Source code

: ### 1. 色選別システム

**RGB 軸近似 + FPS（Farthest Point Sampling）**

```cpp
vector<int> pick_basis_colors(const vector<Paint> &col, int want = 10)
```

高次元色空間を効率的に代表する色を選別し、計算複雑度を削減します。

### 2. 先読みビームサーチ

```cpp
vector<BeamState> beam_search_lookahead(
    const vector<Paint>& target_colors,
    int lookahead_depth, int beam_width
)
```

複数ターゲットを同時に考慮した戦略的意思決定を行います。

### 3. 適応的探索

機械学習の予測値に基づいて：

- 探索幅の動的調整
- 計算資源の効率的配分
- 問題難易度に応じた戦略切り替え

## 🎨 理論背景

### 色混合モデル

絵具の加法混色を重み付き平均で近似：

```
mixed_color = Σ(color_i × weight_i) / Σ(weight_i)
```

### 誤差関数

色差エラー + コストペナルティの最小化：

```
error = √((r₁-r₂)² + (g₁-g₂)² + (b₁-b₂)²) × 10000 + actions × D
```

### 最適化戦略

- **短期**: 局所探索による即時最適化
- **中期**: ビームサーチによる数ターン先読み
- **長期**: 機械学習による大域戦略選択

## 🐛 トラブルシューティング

┄┄┄┄┄┄┄┄┄┄┄┄┄┄┄┄┄┄┄┄

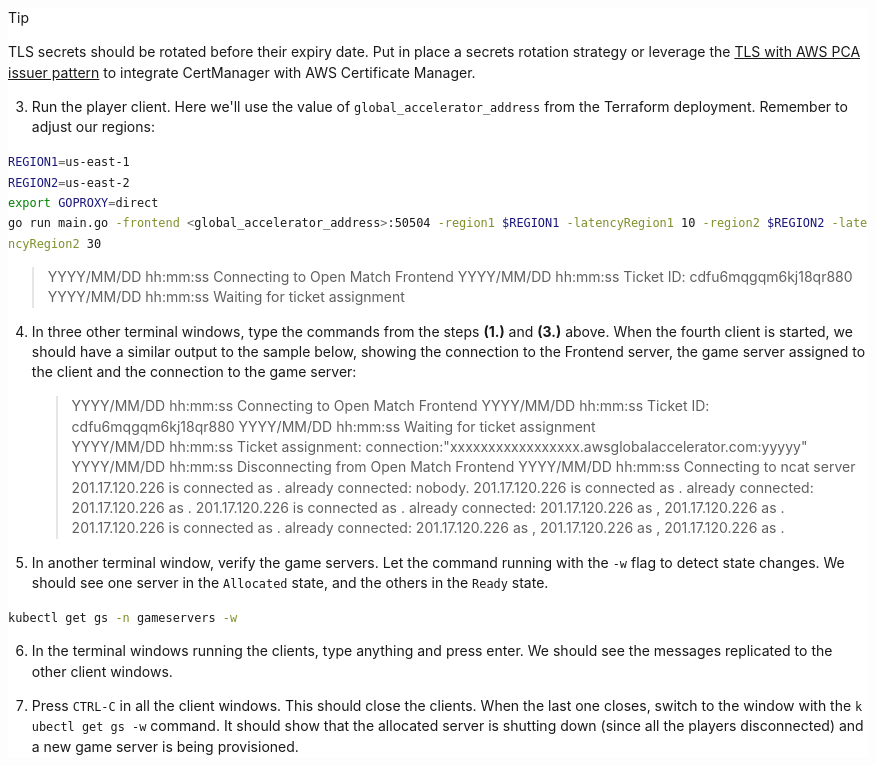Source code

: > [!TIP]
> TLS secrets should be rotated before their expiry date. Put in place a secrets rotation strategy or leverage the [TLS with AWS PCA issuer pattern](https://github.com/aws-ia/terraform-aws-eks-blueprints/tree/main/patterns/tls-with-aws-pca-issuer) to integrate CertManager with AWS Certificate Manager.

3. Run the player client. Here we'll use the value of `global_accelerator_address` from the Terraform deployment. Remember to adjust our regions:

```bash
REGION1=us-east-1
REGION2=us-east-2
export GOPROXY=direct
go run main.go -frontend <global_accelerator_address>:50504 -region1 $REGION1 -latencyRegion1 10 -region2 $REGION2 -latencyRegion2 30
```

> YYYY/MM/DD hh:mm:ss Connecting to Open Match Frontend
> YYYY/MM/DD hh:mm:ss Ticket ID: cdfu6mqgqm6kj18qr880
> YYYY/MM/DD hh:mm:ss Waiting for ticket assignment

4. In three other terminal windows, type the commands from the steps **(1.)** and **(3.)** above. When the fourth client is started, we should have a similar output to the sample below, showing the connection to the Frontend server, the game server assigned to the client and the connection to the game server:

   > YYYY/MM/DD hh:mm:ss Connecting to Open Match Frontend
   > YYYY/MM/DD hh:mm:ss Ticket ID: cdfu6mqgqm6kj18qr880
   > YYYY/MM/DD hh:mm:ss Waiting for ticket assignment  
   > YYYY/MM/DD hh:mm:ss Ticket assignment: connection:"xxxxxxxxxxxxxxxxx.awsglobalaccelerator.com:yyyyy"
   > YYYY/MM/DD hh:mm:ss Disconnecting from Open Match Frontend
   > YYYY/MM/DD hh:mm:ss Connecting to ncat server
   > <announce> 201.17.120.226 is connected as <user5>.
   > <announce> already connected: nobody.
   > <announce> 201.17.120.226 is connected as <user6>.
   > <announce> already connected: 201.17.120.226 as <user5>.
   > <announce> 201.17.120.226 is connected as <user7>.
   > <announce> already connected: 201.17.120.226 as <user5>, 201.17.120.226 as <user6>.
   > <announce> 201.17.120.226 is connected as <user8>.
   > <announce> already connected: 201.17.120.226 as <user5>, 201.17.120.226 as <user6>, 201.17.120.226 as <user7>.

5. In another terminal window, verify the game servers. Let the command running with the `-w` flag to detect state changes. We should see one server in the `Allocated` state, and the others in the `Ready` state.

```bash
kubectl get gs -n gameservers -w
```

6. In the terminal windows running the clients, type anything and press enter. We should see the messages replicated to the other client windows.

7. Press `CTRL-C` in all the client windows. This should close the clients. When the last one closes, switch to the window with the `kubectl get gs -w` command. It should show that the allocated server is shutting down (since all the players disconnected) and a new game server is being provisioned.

┄┄┄┄┄┄┄┄┄┄┄┄┄┄┄┄┄┄┄┄

◆ **WORK ITEM**
In the material above, locate the line containing "高次元色空間を効率的に代表する色を選別し、計算複雑度を削減します。" and the line containing "## 🐛 トラブルシューティング". Transcribe exactly those two lines and every line between them, and nothing more.

◆ **SOLVED PROBLEM**
高次元色空間を効率的に代表する色を選別し、計算複雑度を削減します。

### 2. 先読みビームサーチ

```cpp
vector<BeamState> beam_search_lookahead(
    const vector<Paint>& target_colors,
    int lookahead_depth, int beam_width
)
```

複数ターゲットを同時に考慮した戦略的意思決定を行います。

### 3. 適応的探索

機械学習の予測値に基づいて：

- 探索幅の動的調整
- 計算資源の効率的配分
- 問題難易度に応じた戦略切り替え

## 🎨 理論背景

### 色混合モデル

絵具の加法混色を重み付き平均で近似：

```
mixed_color = Σ(color_i × weight_i) / Σ(weight_i)
```

### 誤差関数

色差エラー + コストペナルティの最小化：

```
error = √((r₁-r₂)² + (g₁-g₂)² + (b₁-b₂)²) × 10000 + actions × D
```

### 最適化戦略

- **短期**: 局所探索による即時最適化
- **中期**: ビームサーチによる数ターン先読み
- **長期**: 機械学習による大域戦略選択

## 🐛 トラブルシューティング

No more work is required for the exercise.